Specifically, we're going to look at Morgan fingerprints - though there are many alternatives.

You can learn more about Morgan fingerprints from:

1. [The original paper from 1960](https://pubs.acs.org/doi/10.1021/c160017a018), which is something of a classic.

2. [A more recent review](https://pubs.acs.org/doi/full/10.1021/ci100050t), which gives more of an overview of the field.

Calculate the Morgan fingerprints of the molecules in your dataset.

You can find a summary of how to do this in the [RDKit Fingerprints tutorial](https://greglandrum.github.io/rdkit-blog/posts/2023-01-18-fingerprint-generator-tutorial.html) and [the RDKit documentation](https://www.rdkit.org/docs/GettingStartedInPython.html#explaining-bits-from-fingerprints). 

You may also find the [Morgan fingerprints section](https://www.rdkit.org/docs/GettingStartedInPython.html#morgan-fingerprints-circular-fingerprints) of the RDKit documentation useful).

Finally, the [Molecular fingerprints section of the course book](https://joeforth.github.io/chem502_book/chem-data/fingerprints/) contains some useful examples of what you can do.

In [None]:
# TODO:
#
# 1. Calculate the Morgan fingerprint of Benzoic acid. 

# Example code for generating Morgan fingerprints is given below, but there are other ways of doing it:
mfpgen = rdFingerprintGenerator.GetMorganGenerator(radius=2, fpSize=2048)

# 2. Take a look at what your Morgan fingerprint looks like - the example below displays it for a Morgan fingerprint called fp, generated using the above line of code.
bits = np.array(fp).reshape(32,64)
for row in bits:
    print(*row)



## 3.4 - Molecular Fingerprints and Pandas

Now that you've calculated a Morgan fingerprint for one molecule - calculate the Morgan fingerprint for all your molecules and add them to your DataFrame.

In [None]:
# TODO:
# 
# 1. Calculate the Morgan fingerprints of all molecules in your data.
# 
# 2. Add your Morgan fingerprints to your DataFrame.

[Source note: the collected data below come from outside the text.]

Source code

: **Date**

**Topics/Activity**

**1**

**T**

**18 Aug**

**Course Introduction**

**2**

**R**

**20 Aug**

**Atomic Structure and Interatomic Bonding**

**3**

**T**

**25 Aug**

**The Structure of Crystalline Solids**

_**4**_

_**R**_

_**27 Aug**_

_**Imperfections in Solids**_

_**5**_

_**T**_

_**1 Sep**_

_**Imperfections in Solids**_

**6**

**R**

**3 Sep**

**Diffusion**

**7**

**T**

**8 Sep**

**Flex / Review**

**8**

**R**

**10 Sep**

## 3.5 - Molecular Similarity

Finally, let's quantify how similar or dissimilar your molecules are. We'll calculate the Tanimoto similarity.

Note that Tanimoto similarity is sensitive to the type of fingerprint you've used - I found this [blog post on the matter](https://greglandrum.github.io/rdkit-blog/posts/2025-07-17-naming-similarity-metrics.html) interesting.



In [None]:
# TODO:
#
# 1. Calculate the molecular simialarity between 1-Tetradecanol and 1-Pentadecanol
#
# 2. Calculate the molecular similarity between 1-Decanol and 4-Methyl Pentanoic Acid
#
# 3. Find the least-similar compounds in your dataset (as measured using Morgan FP and Tanimoto similarity - I found there were 5 pairs with the same value, but this will depend on your fingerprint settings)
# 
# 4. Save images of all pairs of molecules with the lowest similarity

## 4. Back to Visualisation

Over the last two workshops, you've learnt to clean chemical data using pandas, visualise chemical data using seaborn, and calculate molecular descriptors, fingerprints, and similarity using RDKit.

1. Calculate Tanimoto similarity between all possible pairs of molecules in your dataset.

2. Visualise the similarity appropriately - save the visualisation.

In [None]:
# TODO:
# 
# 1. Calculate Tanimoto similarity between all possible pairs of molecules in your dataset.

# 2. Visualise the similarity appropriately - save the visualisation.

## Submission

Submit your answers to Workshops 1 and 2 as a single jupyter notebook that runs "out of the box".

You will be assessed on the extent to which you have answered the workshop questions, the quality of the code, and the extent to which you have explored the questions to find interesting or neat ways to solve the problems.